[Start of section]
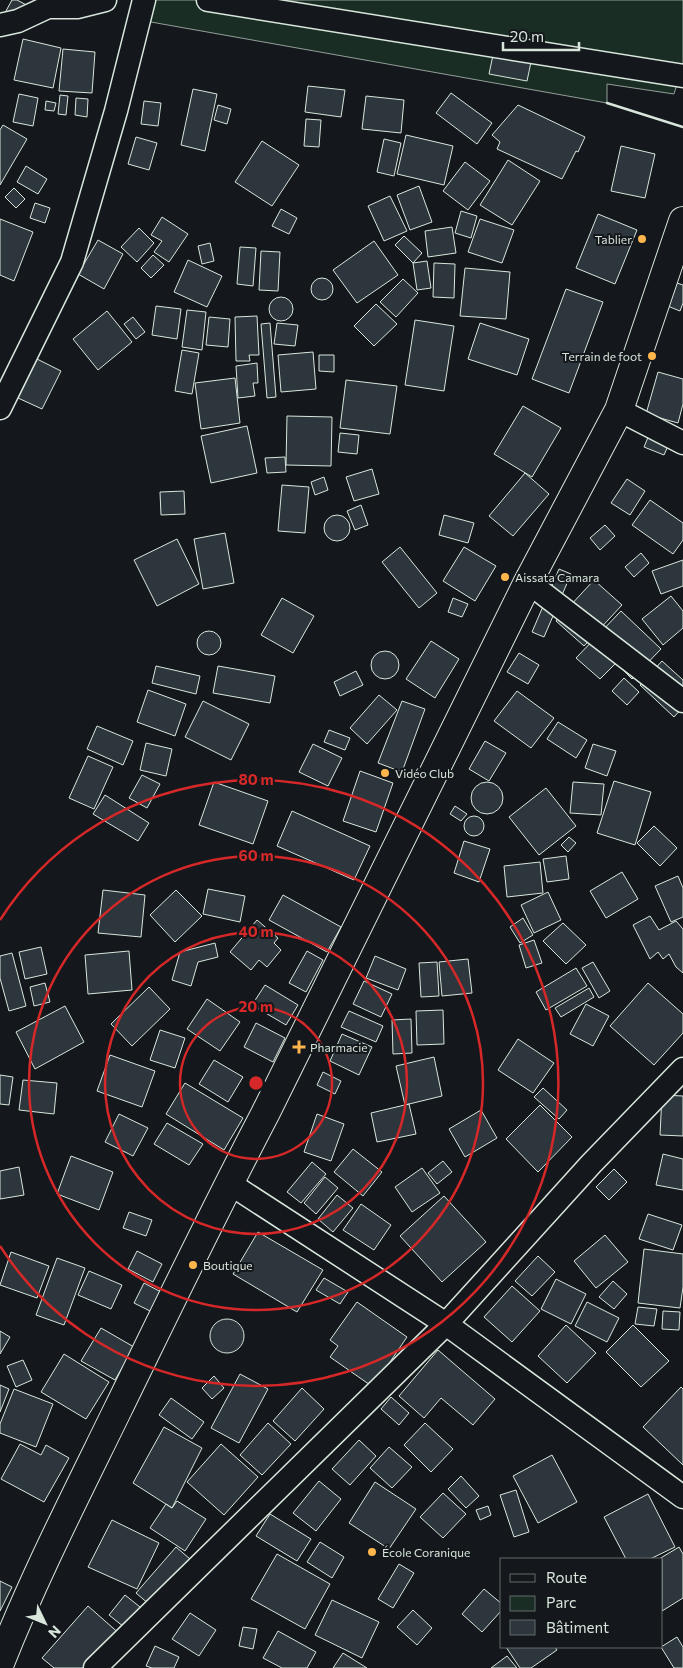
<svg xmlns="http://www.w3.org/2000/svg" width="683" height="1668" viewBox="0 0 683 1668" font-family="Commissioner,sans-serif">
<style>
.green{fill:#1a2d24;stroke:#939e99}
.building{fill:#2c363c;stroke:#d8e6dc}
.lines{fill:none;stroke-linecap:round;stroke-linejoin:round}
.street-casing{stroke:#d8e6dc;stroke-width:25}
.primary-casing{stroke:#d8e6dc;stroke-width:30}
.street{stroke:#14181c;stroke-width:22}
.primary{stroke:#14181c;stroke-width:28}
.wall{stroke:#d8e6dc;stroke-width:2.5}
.ring{fill:none;stroke:#d62828;stroke-width:2.5}
.poi-dot{fill:#ffb74d;stroke:#14181c;stroke-width:2}
.labels{text-anchor:middle;dominant-baseline:central;stroke-width:4;stroke-linejoin:round;paint-order:stroke}
.poi-label{font-size:12px;fill:#d8e6dc;stroke:#14181c;text-anchor:start}
.centre{fill:#d62828;stroke:#14181c;stroke-width:2.5}
.ring-label{font-size:15px;text-anchor:middle;font-weight:bold;fill:#d62828;stroke:#14181c;stroke-width:4;stroke-linejoin:round;paint-order:stroke}
</style>
<rect width="100%" height="100%" fill="#14181c"/>
<path class="green" d="M138,0H683V64L674,94L607,84V103L134,19Z"/>
<path class="building" d="M12,0H17L34,9L22,31L1,20Z
M23,39L61,48L53,88L14,80Z
M63,49L95,52L92,93L59,91Z
M493,55L531,62L527,81L489,74Z
M308,86L345,90L341,117L305,112Z
M193,89L217,94L205,151L181,145Z
M451,93L492,123L477,144L436,113Z
M19,94L38,98L33,126L13,122Z
M60,95L68,96L66,115L58,114Z
M366,96L404,100L401,133L362,129Z
M76,98L88,99L87,117L75,115Z
M46,101L56,103L54,111L45,110Z
M144,101L161,103L158,126L141,124Z
M218,105L231,109L227,124L214,120Z
M518,105L585,137L578,152L576,151L562,179L497,149L500,142L492,135Z
M306,119L321,120L319,147L304,146Z
M3,125L27,139L0,185V130Z
M406,135L453,146L444,185L397,174Z
M136,137L157,143L149,170L128,164Z
M384,139L401,143L394,176L377,172Z
M262,141L299,165L272,206L235,182Z
M621,146L655,154L645,198L611,191Z
M508,160L540,181L512,225L480,205Z
M465,162L490,181L468,210L443,191Z
M26,166L47,179L38,194L17,182Z
M419,186L432,222L410,230L397,195Z
M14,188L25,199L16,208L5,197Z
M390,196L407,231L384,241L368,206Z
M35,203L50,208L45,223L30,218Z
M281,209L297,218L289,234L272,226Z
M461,211L477,216L471,238L455,233Z
M598,214L637,230L615,284L576,268Z
M162,217L188,234L169,262L154,252L162,241L151,235Z
M0,219L33,232L14,281L0,275Z
M480,219L514,230L502,263L468,252Z
M452,227L456,253L428,257L425,231Z
M139,228L154,243L137,262L121,247Z
M404,236L422,253L413,263L395,245Z
M98,240L123,254L104,289L78,274Z
M374,241L398,275L357,303L333,270Z
M210,243L214,261L202,264L198,246Z
M240,247L256,248L253,286L237,284Z
M261,251L280,252L278,291L259,290Z
M153,255L164,265L151,278L141,268Z
M188,260L222,276L207,307L174,292Z
M427,261L431,288L417,290L413,263Z
M434,263L455,264L454,298L433,297Z
M465,268L510,272L506,319L460,316Z
M311 289a11 11 0 1 1 22 0a11 11 0 1 1-22 0Z
M403,279L418,293L396,317L380,302Z
M674,282L683,285V303L680,311L665,305Z
M566,289L603,302L569,393L532,379Z
M269 309a12 12 0 1 1 24 0a12 12 0 1 1-24 0Z
M376,304L397,324L374,346L354,326Z
M156,306L181,309L177,339L152,335Z
M187,310L206,312L202,350L182,347Z
M107,311L132,342L98,370L73,339Z
M257,316L259,355H249L250,361H236L235,317Z
M133,317L145,332L136,339L124,324Z
M209,317L230,319L228,347L206,345Z
M415,320L454,326L444,391L405,385Z
M270,323L276,397L267,398L261,324Z
M277,323L298,325L295,346L274,344Z
M480,323L529,339L517,375L468,359Z
M182,350L199,353L192,394L175,391Z
M313,352L316,389L281,392L278,355Z
M319,355H334V372L319,371Z
M37,359L61,371L42,409L18,398Z
M257,363L258,383H253L255,396L238,398L236,366Z
M658,372L683,379V404L678,423L646,414Z
M235,378L240,423L201,429L195,383Z
M346,380L397,386L390,434L340,428Z
M523,406L561,428L532,477L494,454Z
M287,416L332,417L331,466L286,465Z
M654,423L674,432L664,455L644,447Z
M247,426L257,473L211,483L201,436Z
M340,433L359,435L357,454L338,452Z
M285,457L286,472L267,473L265,458Z
M372,469L379,494L354,501L346,477Z
M525,473L549,494L513,536L489,516Z
M324,477L328,490L315,495L311,482Z
M627,479L645,491L630,515L611,503Z
M282,485L309,487L305,533L278,531Z
M184,491L185,514L161,515L160,492Z
M650,500L683,523V540L673,554L632,525Z
M361,505L368,525L355,530L347,511Z
M324 528a13 13 0 1 1 26 0a13 13 0 1 1-26 0Z
M444,515L474,523L468,543L439,535Z
M605,525L615,536L600,550L590,538Z
M225,533L234,583L203,589L194,539Z
M177,539L199,584L157,606L134,560Z
M400,547L437,593L419,608L382,562Z
M464,547L496,566L475,601L443,581Z
M641,553L649,563L634,577L625,567Z
M683,560V586L661,594L652,571Z
M559,569L571,574L544,637L532,632Z
M594,580L622,605L584,646L556,621Z
M671,596L683,611V628L663,645L642,619Z
M282,598L314,616L293,653L261,635Z
M453,598L468,604L462,617L448,612Z
M621,611L661,649L632,679L616,663L600,679L576,658Z
M197 643a12 12 0 1 1 24 0a12 12 0 1 1-24 0Z
M431,641L459,659L435,698L406,679Z
M371 665a14 14 0 1 1 28 0a14 14 0 1 1-28 0Z
M519,653L539,665L528,684L507,672Z
M662,661L683,680V707L674,717L640,685Z
M156,666L200,676L196,694L152,683Z
M218,666L275,676L270,703L213,693Z
M356,671L363,685L340,696L334,682Z
M624,678L639,692L627,705L612,691Z
M148,690L186,704L175,736L137,722Z
M517,691L554,718L531,748L494,721Z
M379,695L397,710L367,744L350,728Z
M203,701L249,724L231,760L185,737Z
M402,701L425,709L402,772L378,763Z
M558,722L587,740L576,758L547,739Z
M97,726L133,741L123,765L87,749Z
M329,730L350,738L345,750L324,742Z
M485,741L506,753L489,781L469,769Z
M146,743L172,749L166,776L140,770Z
M313,744L342,758L328,786L299,772Z
M593,744L616,751L607,776L585,768Z
M88,756L113,767L94,809L69,798Z
M360,771L393,783L376,832L343,821Z
M142,775L160,784L147,808L129,798Z
M614,781L651,792L635,845L597,833Z
M471 798a16 16 0 1 1 32 0a16 16 0 1 1-32 0Z
M214,782L268,801L253,844L199,825Z
M573,782L604,784L601,815L570,813Z
M546,788L576,826L539,855L509,817Z
M105,795L149,823L138,841L93,814Z
M455,806L467,814L461,821L450,814Z
M292,811L370,846L354,880L277,846Z
M464 826a10 10 0 1 1 20 0a10 10 0 1 1-20 0Z
M654,826L677,848L660,866L637,843Z
M569,837L576,843L568,852L561,845Z
M464,841L490,849L479,882L454,873Z
M566,856L569,879L547,882L543,859Z
M540,862L543,893L507,897L504,866Z
M622,872L638,899L606,918L590,891Z
M678,876L683,888V917L671,922L655,886Z
M208,889L245,896L240,922L203,914Z
M103,890L145,895L141,937L98,933Z
M176,890L202,916L175,942L150,915Z
M548,892L561,920L534,933L521,905Z
M283,895L341,927L327,952L269,920Z
M650,916L659,930L676,921L683,929V973L676,967L669,954L663,959L658,952L650,959L633,925Z
M523,918L533,935L520,943L510,927Z
M257,920L278,938L274,943L281,950L267,967L259,960L251,970L230,952Z
M563,923L586,945L566,964L543,941Z
M534,940L542,963L526,968L519,945Z
M215,943L218,957L198,962L191,986L172,980L180,952Z
M41,947L47,974L25,979L19,952Z
M129,951L132,990L88,994L85,955Z
M307,951L323,960L306,992L289,983Z
M12,953L26,1006L9,1011L0,978V956Z
M375,956L406,969L398,990L366,978Z
M468,959L472,993L442,996L439,962Z
M437,962L439,996L421,997L419,963Z
M593,962L610,991L599,998L582,968Z
M576,968L587,986L546,1010L536,992Z
M364,981L392,994L381,1017L353,1004Z
M45,983L50,1002L34,1006L30,987Z
M648,983L683,1014V1033L654,1065L610,1026Z
M265,985L298,1005L286,1025L252,1005Z
M149,987L170,1009L132,1046L111,1024Z
M589,988L594,997L561,1017L555,1008Z
M207,999L240,1022L220,1051L187,1029Z
M586,1004L609,1016L593,1046L570,1034Z
M65,1006L84,1042L35,1069L16,1032Z
M443,1010L444,1044L417,1045L416,1011Z
M349,1011L383,1026L376,1042L341,1027Z
M411,1019L412,1053L393,1054L392,1020Z
M256,1023L285,1038L273,1062L244,1047Z
M160,1030L185,1038L175,1068L150,1060Z
M342,1034L372,1047L359,1075L330,1061Z
M518,1039L554,1063L533,1093L498,1070Z
M110,1055L155,1071L142,1107L97,1091Z
M434,1057L442,1096L405,1105L396,1066Z
M214,1060L243,1077L228,1102L199,1084Z
M323,1072L341,1081L335,1094L317,1085Z
M0,1075L13,1077L9,1105L0,1104Z
M23,1080L57,1083L54,1114L19,1110Z
M185,1083L243,1118L224,1150L166,1114Z
M543,1088L567,1110L559,1119L534,1097Z
M662,1095L683,1096V1136L660,1135Z
M409,1104L416,1134L377,1142L371,1113Z
M540,1105L572,1137L538,1172L506,1139Z
M481,1110L497,1138L465,1157L449,1129Z
M119,1114L148,1128L133,1156L105,1142Z
M317,1114L344,1124L331,1161L304,1152Z
M167,1123L203,1144L189,1165L154,1144Z
M353,1149L382,1172L363,1196L334,1172Z
M663,1154L683,1159V1190L656,1185Z
M71,1156L113,1172L99,1210L57,1194Z
M443,1161L452,1172L437,1184L428,1173Z
M312,1162L326,1174L301,1203L287,1192Z
M19,1167L24,1195L0,1199V1171Z
M422,1168L440,1193L412,1212L395,1187Z
M614,1169L627,1182L609,1200L596,1187Z
M325,1177L338,1188L316,1214L304,1203Z
M337,1195L353,1208L333,1232L318,1219Z
M444,1196L486,1242L442,1282L400,1236Z
M361,1204L391,1225L374,1250L343,1230Z
M129,1212L152,1220L146,1236L123,1228Z
M648,1214L682,1225L673,1250L639,1239Z
M258,1232L323,1270L297,1312L233,1274Z
M605,1235L628,1262L596,1288L574,1261Z
M644,1249L683,1254V1287L680,1308L638,1303Z
M137,1251L162,1264L153,1282L128,1269Z
M11,1252L49,1266L37,1298L0,1285Z
M538,1256L555,1272L532,1296L515,1281Z
M57,1258L85,1268L64,1325L36,1315Z
M89,1271L122,1285L111,1309L78,1295Z
M324,1278L348,1292L340,1304L316,1290Z
M556,1279L586,1294L571,1324L541,1309Z
M613,1281L627,1294L614,1309L599,1297Z
M144,1283L161,1292L152,1312L134,1303Z
M512,1286L540,1311L512,1342L484,1317Z
M357,1302L407,1337L373,1387L330,1357L338,1346L330,1340Z
M587,1302L619,1318L607,1342L575,1326Z
M638,1307L657,1309L654,1326L635,1324Z
M663,1311L680,1312L679,1330L662,1329Z
M210 1336a17 17 0 1 1 34 0a17 17 0 1 1-34 0Z
M566,1325L596,1353L567,1383L538,1356Z
M633,1325L669,1361L641,1387L606,1352Z
M101,1328L134,1347L115,1380L81,1361Z
M0,1331L10,1337L0,1354Z
M438,1350L495,1399L473,1425L441,1398L424,1418L399,1396Z
M64,1354L109,1382L86,1419L41,1392Z
M23,1360L32,1380L16,1387L7,1366Z
M240,1374L268,1389L239,1443L211,1428Z
M214,1376L224,1388L212,1399L202,1388Z
M0,1385L9,1389L0,1412Z
M681,1387L683,1389V1465L643,1427Z
M302,1388L324,1409L295,1441L273,1421Z
M14,1389L53,1404L36,1447L0,1433V1424Z
M391,1397L409,1413L399,1425L381,1409Z
M171,1398L204,1422L192,1439L159,1415Z
M268,1423L291,1444L262,1475L240,1455Z
M425,1423L453,1449L431,1472L404,1445Z
M164,1427L202,1448L172,1508L133,1483Z
M359,1440L376,1456L350,1485L332,1469Z
M20,1444L41,1455L46,1445L69,1458L44,1502L1,1479Z
M221,1444L258,1477L224,1515L187,1482Z
M389,1447L412,1467L392,1488L370,1468Z
M552,1455L577,1502L538,1523L513,1476Z
M461,1476L479,1496L466,1508L448,1489Z
M319,1481L341,1499L316,1531L293,1513Z
M375,1482L416,1509L389,1549L349,1523Z
M516,1490L529,1532L514,1537L500,1495Z
M443,1493L466,1514L443,1538L420,1517Z
M648,1494L675,1547L650,1559H626L604,1517Z
M177,1501L206,1519L185,1551L150,1528L166,1504L172,1508Z
M488,1506L491,1515L480,1520L476,1510Z
M270,1514L311,1539L297,1561L256,1536Z
M112,1520L159,1543L137,1589L88,1567Z
M320,1542L344,1557L332,1578L307,1562Z
M176,1547L190,1559L150,1605L136,1593Z
M679,1547L683,1554V1598L662,1611V1559H659Z
M277,1554L330,1584L305,1629L251,1599Z
M399,1564L414,1573L393,1608L378,1599Z
M0,1581L12,1587L0,1611Z
M484,1589L502,1604V1610L482,1632L462,1614Z
M125,1595L145,1611L129,1631L109,1615Z
M332,1600L379,1622L362,1658L315,1635Z
M88,1606L122,1636L93,1668H54L42,1658Z
M413,1610L432,1628L417,1645L397,1627Z
M190,1613L216,1630L199,1656L172,1639Z
M243,1627L257,1629L253,1649L239,1646Z
M278,1631L316,1652L307,1668H282L263,1658Z
M677,1637L683,1647V1668H674L661,1647Z
M155,1646L179,1657L174,1668H152L146,1666Z
M506,1647H555L557,1650L531,1668H520Z
M343,1653L367,1668H333Z
M507,1656L517,1668H491Z"/>
<g class="lines">
<defs>
<path id="street" d="M208,0L683,76
M0,25L18,21L48,7H77L105,0
M0,408L72,262L116,111L144,0
M619,410L683,443
M528,582L683,701
M229,1183L446,1324L683,1497
M95,1668L446,1324L591,1164L683,1069"/>
<path id="primary" d="M0,1663C34,1577 77,1493 118,1409C166,1311 214,1211 265,1114L528,582L619,410L683,221"/>
</defs>
<use href="#street" class="street-casing"/>
<use href="#primary" class="primary-casing"/>
<use href="#street" class="street"/>
<use href="#primary" class="primary"/>
<path class="wall" d="M607,103L683,127"/>
</g>
<g class="ring">
<circle cx="256" cy="1083" r="76"/>
<circle cx="256" cy="1083" r="151"/>
<circle cx="256" cy="1083" r="227"/>
<path d="M0 920A303 303 0 1 1 0 1246"/>
</g>
<g class="poi-dot">
<circle cx="642" cy="239" r="5"/>
<circle cx="652" cy="356" r="5"/>
<circle cx="505" cy="577" r="5"/>
<circle cx="385" cy="773" r="5"/>
<path d="M296.5 1039.5h5v5h5v5h-5v5h-5v-5h-5v-5h5z"/>
<circle cx="193" cy="1265" r="5"/>
<circle cx="372" cy="1552" r="5"/>
</g>
<g class="labels">
<g class="poi-label">
<text x="632" y="239" text-anchor="end">Tablier</text>
<text x="642" y="356" text-anchor="end">Terrain de foot</text>
<text x="515" y="577">Aissata Camara</text>
<text x="395" y="773">Vidéo Club</text>
<text x="310" y="1047">Pharmacie</text>
<text x="203" y="1265">Boutique</text>
<text x="382" y="1552">École Coranique</text>
</g>
</g>
<circle cx="256" cy="1083" r="8" class="centre"/>
<g class="ring-label">
<text x="256" y="785">80 m</text>
<text x="256" y="861">60 m</text>
<text x="256" y="937">40 m</text>
<text x="256" y="1012">20 m</text>
</g>
<rect x="500" y="1558" width="162" height="90" fill="#14181c" stroke="#626a69"/>
<rect x="510" y="1574" width="25" height="8" fill="#14181c" stroke="#626a69"/>
<text x="546" y="1583" font-size="15" fill="#d8e6dc">Route</text>
<rect x="510" y="1596" width="25" height="15" fill="#1a2d24" stroke="#626a69"/>
<text x="546" y="1608" font-size="15" fill="#d8e6dc">Parc</text>
<rect x="510" y="1620" width="25" height="15" fill="#2c363c" stroke="#626a69"/>
<text x="546" y="1633" font-size="15" fill="#d8e6dc">Bâtiment</text>
<g transform="translate(45 1623) rotate(133)" stroke="#14181c" stroke-width="4" paint-order="stroke">
<path d="M0-4L9 19L0 12L-9 19Z" fill="#d8e6dc"/>
<text y="-8" font-size="14" font-weight="bold" text-anchor="middle" fill="#d8e6dc">N</text>
</g>
<path d="M503 42v8h76v-8" fill="none" stroke="#d8e6dc" stroke-width="2.5"/>
<text x="510" y="42" font-size="15" fill="#d8e6dc" stroke="#14181c" stroke-width="4" paint-order="stroke">20 m</text>
</svg>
[End of section]
ABOUT THIS TASK:
Set down again, word for word, the stretch of records from the line with "M349,1011L383,1026L376,1042L341,1027Z" to the line with "M648,1214L682,1225L673,1250L639,1239Z", both of those lines included.

EXPECTED ANSWER:
M349,1011L383,1026L376,1042L341,1027Z
M411,1019L412,1053L393,1054L392,1020Z
M256,1023L285,1038L273,1062L244,1047Z
M160,1030L185,1038L175,1068L150,1060Z
M342,1034L372,1047L359,1075L330,1061Z
M518,1039L554,1063L533,1093L498,1070Z
M110,1055L155,1071L142,1107L97,1091Z
M434,1057L442,1096L405,1105L396,1066Z
M214,1060L243,1077L228,1102L199,1084Z
M323,1072L341,1081L335,1094L317,1085Z
M0,1075L13,1077L9,1105L0,1104Z
M23,1080L57,1083L54,1114L19,1110Z
M185,1083L243,1118L224,1150L166,1114Z
M543,1088L567,1110L559,1119L534,1097Z
M662,1095L683,1096V1136L660,1135Z
M409,1104L416,1134L377,1142L371,1113Z
M540,1105L572,1137L538,1172L506,1139Z
M481,1110L497,1138L465,1157L449,1129Z
M119,1114L148,1128L133,1156L105,1142Z
M317,1114L344,1124L331,1161L304,1152Z
M167,1123L203,1144L189,1165L154,1144Z
M353,1149L382,1172L363,1196L334,1172Z
M663,1154L683,1159V1190L656,1185Z
M71,1156L113,1172L99,1210L57,1194Z
M443,1161L452,1172L437,1184L428,1173Z
M312,1162L326,1174L301,1203L287,1192Z
M19,1167L24,1195L0,1199V1171Z
M422,1168L440,1193L412,1212L395,1187Z
M614,1169L627,1182L609,1200L596,1187Z
M325,1177L338,1188L316,1214L304,1203Z
M337,1195L353,1208L333,1232L318,1219Z
M444,1196L486,1242L442,1282L400,1236Z
M361,1204L391,1225L374,1250L343,1230Z
M129,1212L152,1220L146,1236L123,1228Z
M648,1214L682,1225L673,1250L639,1239Z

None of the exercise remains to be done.